** Data for analysis follows **

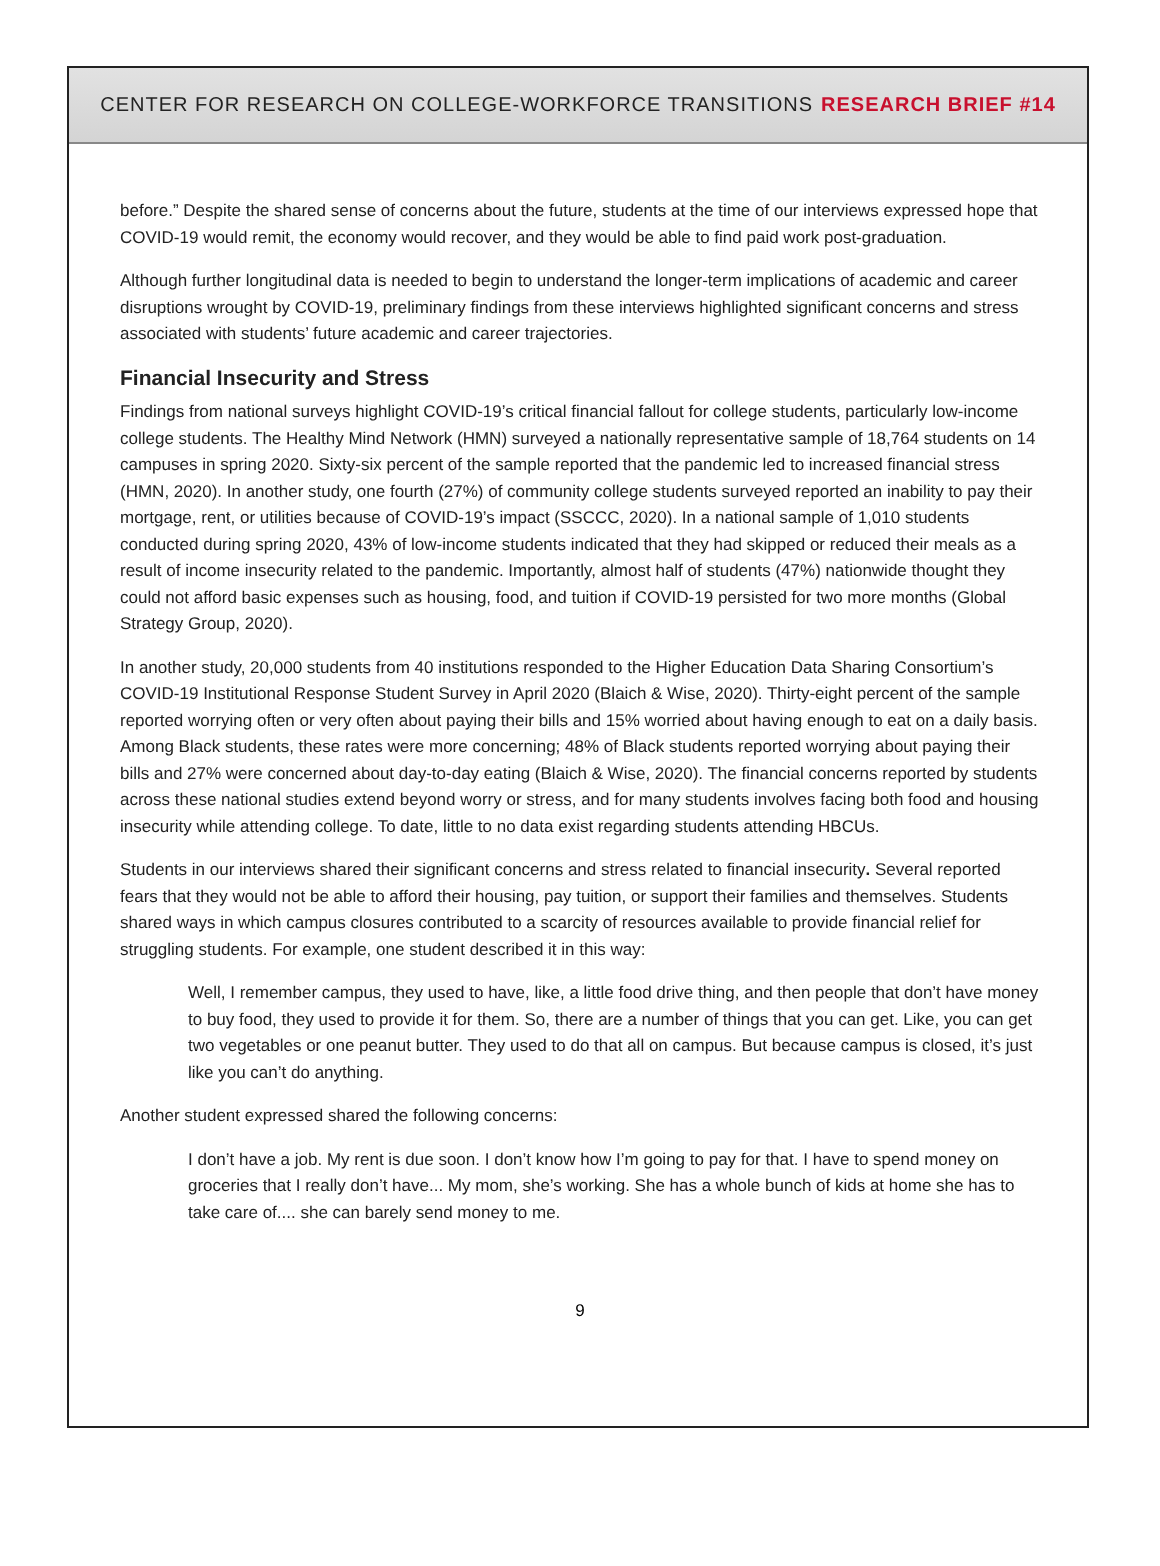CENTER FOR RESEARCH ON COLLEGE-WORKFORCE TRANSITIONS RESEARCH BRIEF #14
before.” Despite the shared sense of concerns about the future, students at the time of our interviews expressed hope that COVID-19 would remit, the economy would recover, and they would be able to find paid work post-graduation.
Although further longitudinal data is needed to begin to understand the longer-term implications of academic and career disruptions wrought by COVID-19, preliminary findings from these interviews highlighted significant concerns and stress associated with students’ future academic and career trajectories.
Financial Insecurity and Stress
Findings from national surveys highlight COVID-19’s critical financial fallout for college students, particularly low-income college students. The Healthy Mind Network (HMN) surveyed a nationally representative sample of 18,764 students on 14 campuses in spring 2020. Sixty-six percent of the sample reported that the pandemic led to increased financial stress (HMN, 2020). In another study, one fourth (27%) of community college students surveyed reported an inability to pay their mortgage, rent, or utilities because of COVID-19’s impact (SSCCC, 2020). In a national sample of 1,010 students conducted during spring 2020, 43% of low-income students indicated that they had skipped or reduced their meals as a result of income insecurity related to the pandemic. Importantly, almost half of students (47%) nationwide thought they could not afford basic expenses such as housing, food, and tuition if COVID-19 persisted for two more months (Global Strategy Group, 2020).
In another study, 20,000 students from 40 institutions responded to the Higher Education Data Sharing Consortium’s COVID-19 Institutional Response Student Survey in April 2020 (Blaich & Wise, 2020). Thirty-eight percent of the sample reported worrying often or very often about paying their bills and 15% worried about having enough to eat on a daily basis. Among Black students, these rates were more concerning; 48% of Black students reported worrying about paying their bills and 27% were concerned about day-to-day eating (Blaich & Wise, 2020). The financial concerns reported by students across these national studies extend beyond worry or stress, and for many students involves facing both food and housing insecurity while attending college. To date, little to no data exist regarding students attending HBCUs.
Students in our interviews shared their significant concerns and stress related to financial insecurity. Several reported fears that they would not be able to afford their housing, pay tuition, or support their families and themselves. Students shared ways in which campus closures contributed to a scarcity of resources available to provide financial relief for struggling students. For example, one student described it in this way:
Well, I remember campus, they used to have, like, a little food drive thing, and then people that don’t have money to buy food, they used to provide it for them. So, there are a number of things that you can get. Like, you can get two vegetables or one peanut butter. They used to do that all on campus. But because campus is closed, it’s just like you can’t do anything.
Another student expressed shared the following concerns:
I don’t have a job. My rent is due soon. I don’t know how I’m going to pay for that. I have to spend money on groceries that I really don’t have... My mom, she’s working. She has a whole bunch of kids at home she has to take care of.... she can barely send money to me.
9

** End of Data for analysis **
** Data for analysis follows **

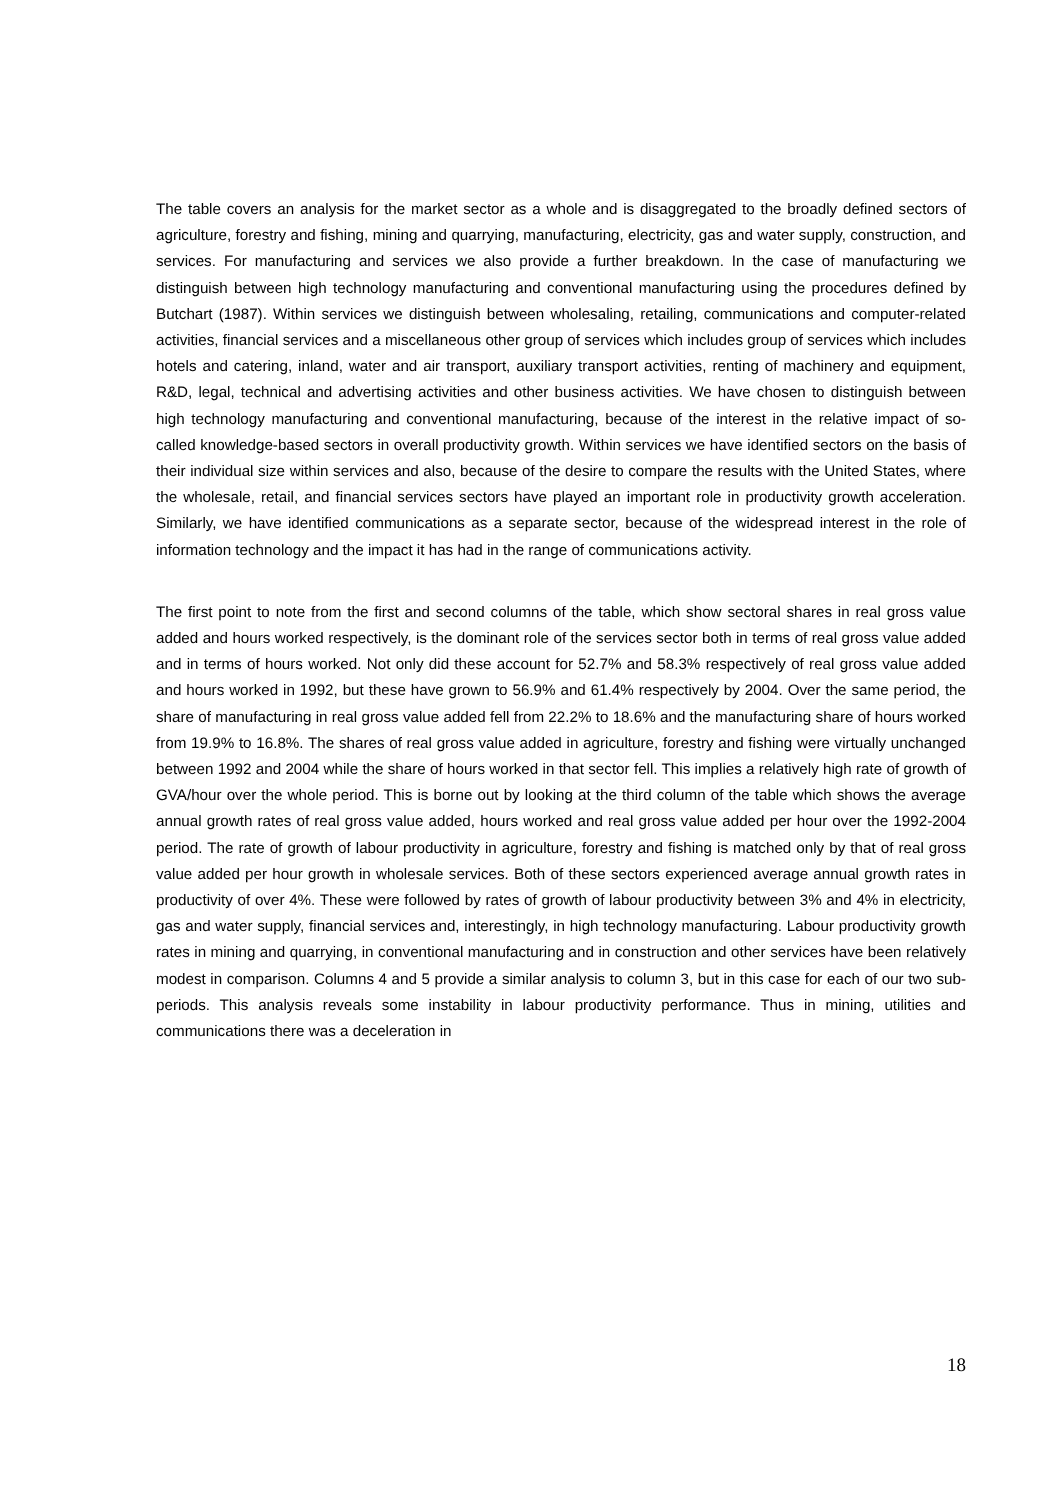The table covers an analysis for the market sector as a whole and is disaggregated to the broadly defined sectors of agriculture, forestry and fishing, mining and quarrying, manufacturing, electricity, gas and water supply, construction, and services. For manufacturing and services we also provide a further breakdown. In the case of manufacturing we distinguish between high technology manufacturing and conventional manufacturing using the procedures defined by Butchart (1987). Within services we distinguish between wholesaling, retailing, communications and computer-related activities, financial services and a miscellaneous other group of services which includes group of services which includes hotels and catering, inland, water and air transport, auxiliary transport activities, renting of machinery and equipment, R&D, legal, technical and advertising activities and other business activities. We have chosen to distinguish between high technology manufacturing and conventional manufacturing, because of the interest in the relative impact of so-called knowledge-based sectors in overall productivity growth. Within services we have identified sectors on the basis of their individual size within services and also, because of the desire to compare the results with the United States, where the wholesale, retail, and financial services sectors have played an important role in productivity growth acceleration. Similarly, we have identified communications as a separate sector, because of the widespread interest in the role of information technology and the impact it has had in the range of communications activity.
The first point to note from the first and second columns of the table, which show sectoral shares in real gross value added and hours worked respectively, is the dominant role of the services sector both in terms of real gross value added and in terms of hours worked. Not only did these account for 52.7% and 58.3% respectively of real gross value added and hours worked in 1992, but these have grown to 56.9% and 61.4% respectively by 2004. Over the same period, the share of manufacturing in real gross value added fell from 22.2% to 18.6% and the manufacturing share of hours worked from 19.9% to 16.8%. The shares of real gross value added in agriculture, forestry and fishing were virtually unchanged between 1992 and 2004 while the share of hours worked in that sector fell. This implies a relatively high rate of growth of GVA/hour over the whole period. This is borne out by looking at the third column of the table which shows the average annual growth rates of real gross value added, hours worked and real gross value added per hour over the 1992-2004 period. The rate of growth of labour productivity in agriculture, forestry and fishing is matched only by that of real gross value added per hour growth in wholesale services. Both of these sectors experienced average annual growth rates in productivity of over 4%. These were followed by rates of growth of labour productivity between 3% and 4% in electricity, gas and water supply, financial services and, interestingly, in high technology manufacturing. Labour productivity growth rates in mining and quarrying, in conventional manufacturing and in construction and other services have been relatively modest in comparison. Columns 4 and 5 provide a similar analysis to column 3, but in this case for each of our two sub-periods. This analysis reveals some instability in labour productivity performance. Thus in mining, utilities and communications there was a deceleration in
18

** End of Data for analysis **
** Data for analysis follows **

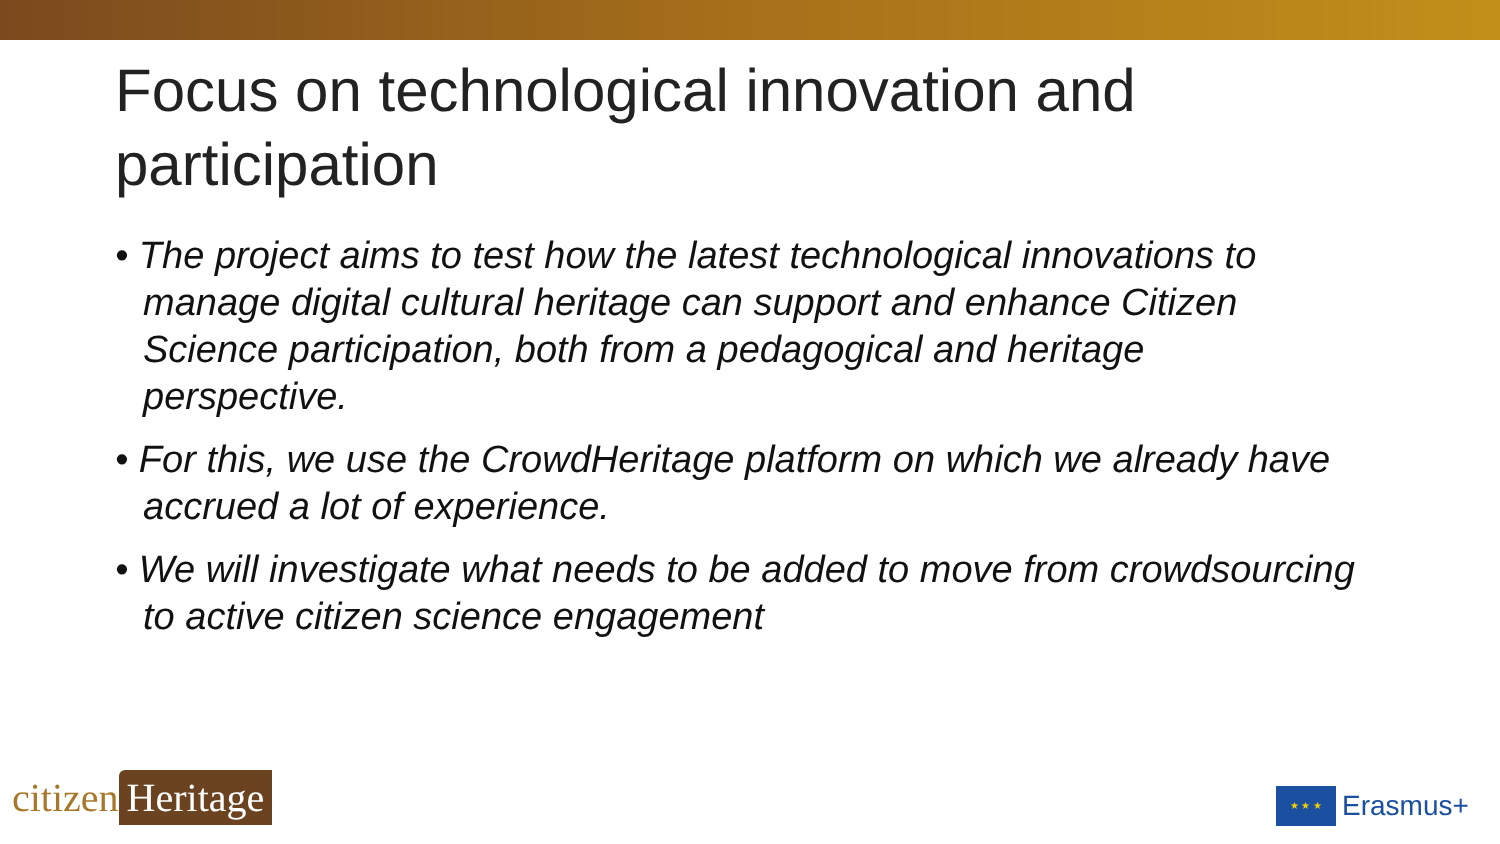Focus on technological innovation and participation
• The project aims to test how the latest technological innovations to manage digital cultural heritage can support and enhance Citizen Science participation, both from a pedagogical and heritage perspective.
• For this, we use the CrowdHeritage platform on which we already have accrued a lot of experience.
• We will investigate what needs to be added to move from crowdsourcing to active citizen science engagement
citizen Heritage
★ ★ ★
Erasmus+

** End of Data for analysis **

[Assignment]
Write out exactly the run of lines above that starts at the line containing "CENTER FOR RESEARCH" and ends at the line containing "Financial Insecurity and Stress". Include both, and leave the pictures out.

[Reply]
CENTER FOR RESEARCH ON COLLEGE-WORKFORCE TRANSITIONS RESEARCH BRIEF #14
before.” Despite the shared sense of concerns about the future, students at the time of our interviews expressed hope that COVID-19 would remit, the economy would recover, and they would be able to find paid work post-graduation.
Although further longitudinal data is needed to begin to understand the longer-term implications of academic and career disruptions wrought by COVID-19, preliminary findings from these interviews highlighted significant concerns and stress associated with students’ future academic and career trajectories.
Financial Insecurity and Stress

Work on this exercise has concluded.